Abstract
In last years, mining financial data has taken remarkable importance to complement classical techniques. Knowledge Discovery in Databases provides a framework to support analysis and decision-making regarding complex phenomena. Here, clustering is used to mine financial patterns from Venezuelan Stock Exchange assets (Bolsa de Valores de Caracas), and two major indexes related to that market: Dow Jones (USA) and BOVESPA (Brazil).
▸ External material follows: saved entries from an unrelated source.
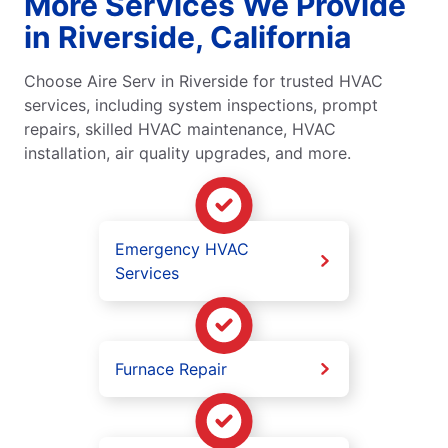
More Services We Provide
in Riverside, California
Choose Aire Serv in Riverside for trusted HVAC
services, including system inspections, prompt
repairs, skilled HVAC maintenance, HVAC
installation, air quality upgrades, and more.
Emergency HVAC
Services
Furnace Repair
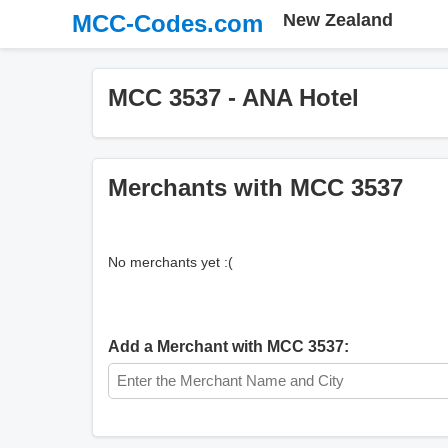
MCC-Codes.com
New Zealand
MCC 3537 - ANA Hotel
Merchants with MCC 3537
No merchants yet :(
Add a Merchant with MCC 3537:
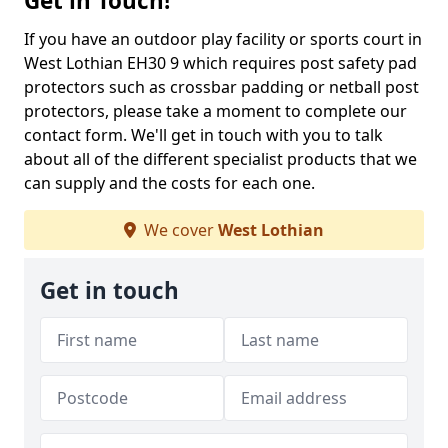
Get in Touch!
If you have an outdoor play facility or sports court in
West Lothian EH30 9 which requires post safety pad
protectors such as crossbar padding or netball post
protectors, please take a moment to complete our
contact form. We'll get in touch with you to talk
about all of the different specialist products that we
can supply and the costs for each one.
We cover
West Lothian
Get in touch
Also, from a practical point of view, understanding clusters is crucial to support further decision-making. Only few works addressed bridging the existing gap between the raw data mining (DM) results and effective decision-making. Traffic lights panel (TLP) is proposed as a post-processing tool for this purpose. Comparison with other popular DM techniques in financial data, like association rules mining, is discussed. The information learned with the TLP improves quality of predictive modelling when the knowledge discovered in the TLP is used over a multiplicative model including interactions.
Acknowledgements
We want to thank Albany Sanchez and Maria Elena Naranjo (Universidad de Los Andes, Venezuela) for their valuable collaboration in exploratory analysis of financial data set used in this work, as well as their ETL process (Extract, Transform and Load) in data, prior association rules mining and their meetings and reports with Venezuelan financial analysts that were extremely useful in the discussion and conclusions of this research.